◆ DATA FOR PROCESSING ◆
:::::
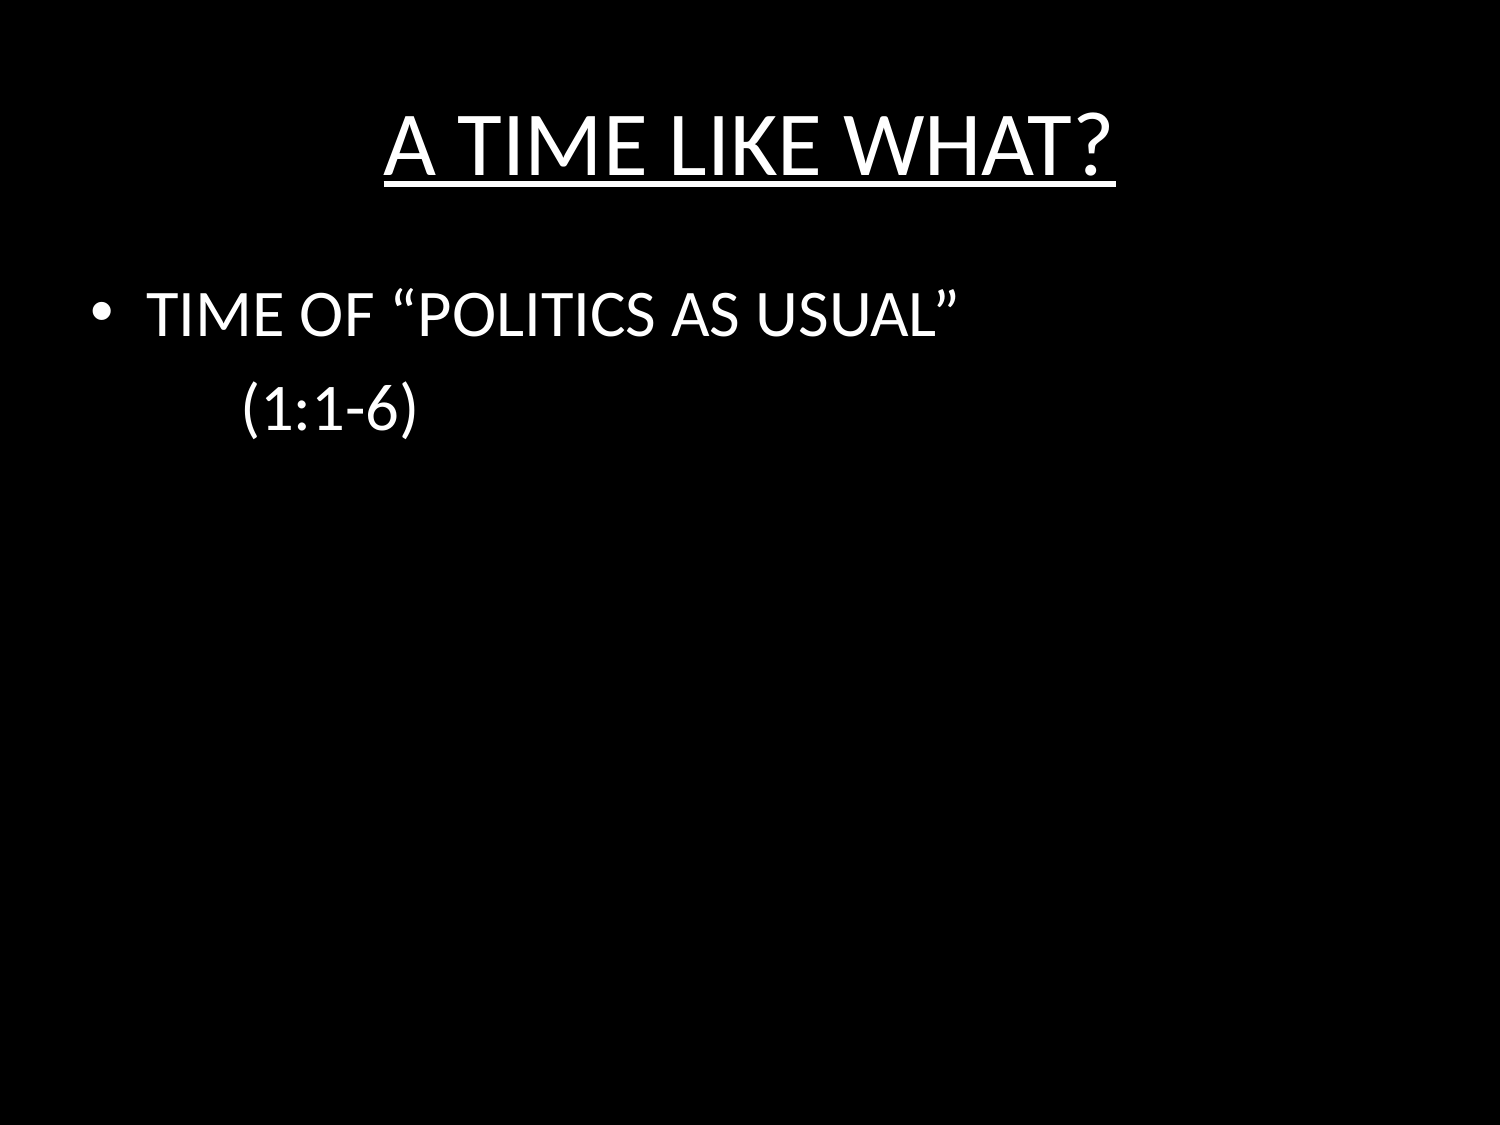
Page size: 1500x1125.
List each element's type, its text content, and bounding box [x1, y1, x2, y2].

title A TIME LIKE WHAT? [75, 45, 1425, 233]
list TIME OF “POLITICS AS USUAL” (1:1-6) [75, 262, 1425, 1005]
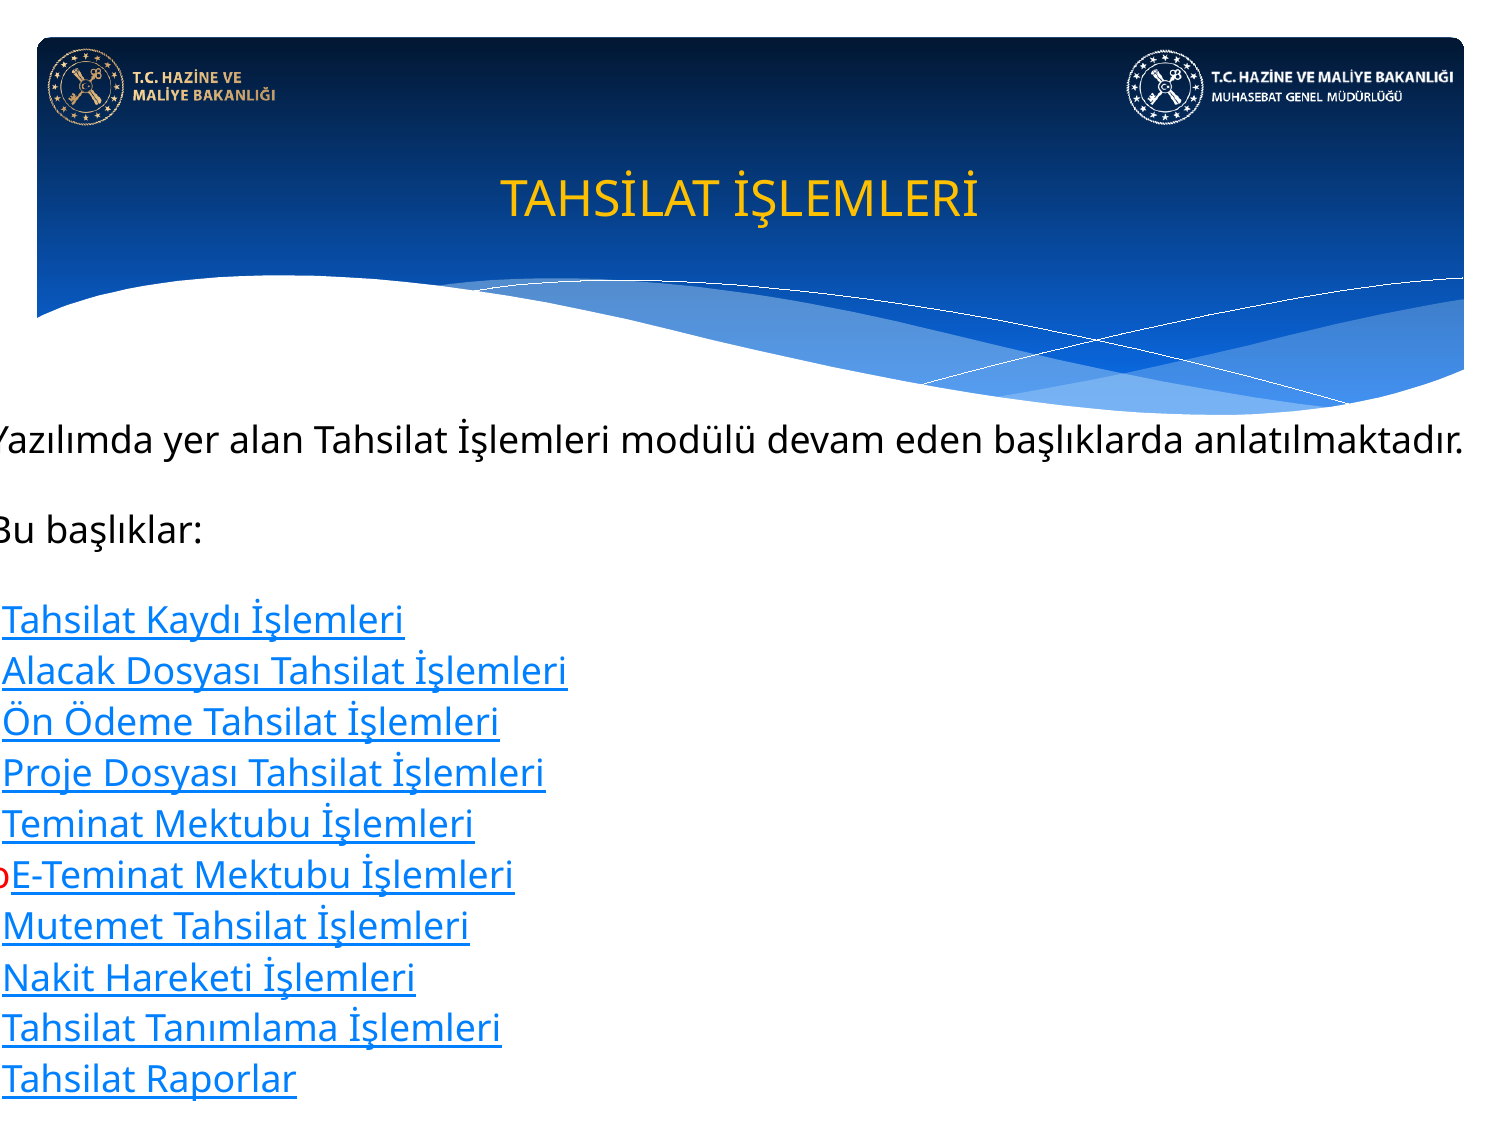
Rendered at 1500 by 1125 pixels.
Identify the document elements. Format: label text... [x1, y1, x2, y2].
:::::
◆ TASK REQUIREMENTS ◆
What you set down should be exactly the lines from the line containing "List each element's" to the last line of the entries above, both included, with no pictures.

◆ TASK RESULT ◆
List each element's type, its text content, and bounding box [x1, y1, x2, y2].

title A TIME LIKE WHAT? [75, 45, 1425, 233]
list TIME OF “POLITICS AS USUAL” (1:1-6) [75, 262, 1425, 1005]
Rendered at 1500 by 1125 pixels.
Identify the document elements. Format: label text... [x1, y1, x2, y2].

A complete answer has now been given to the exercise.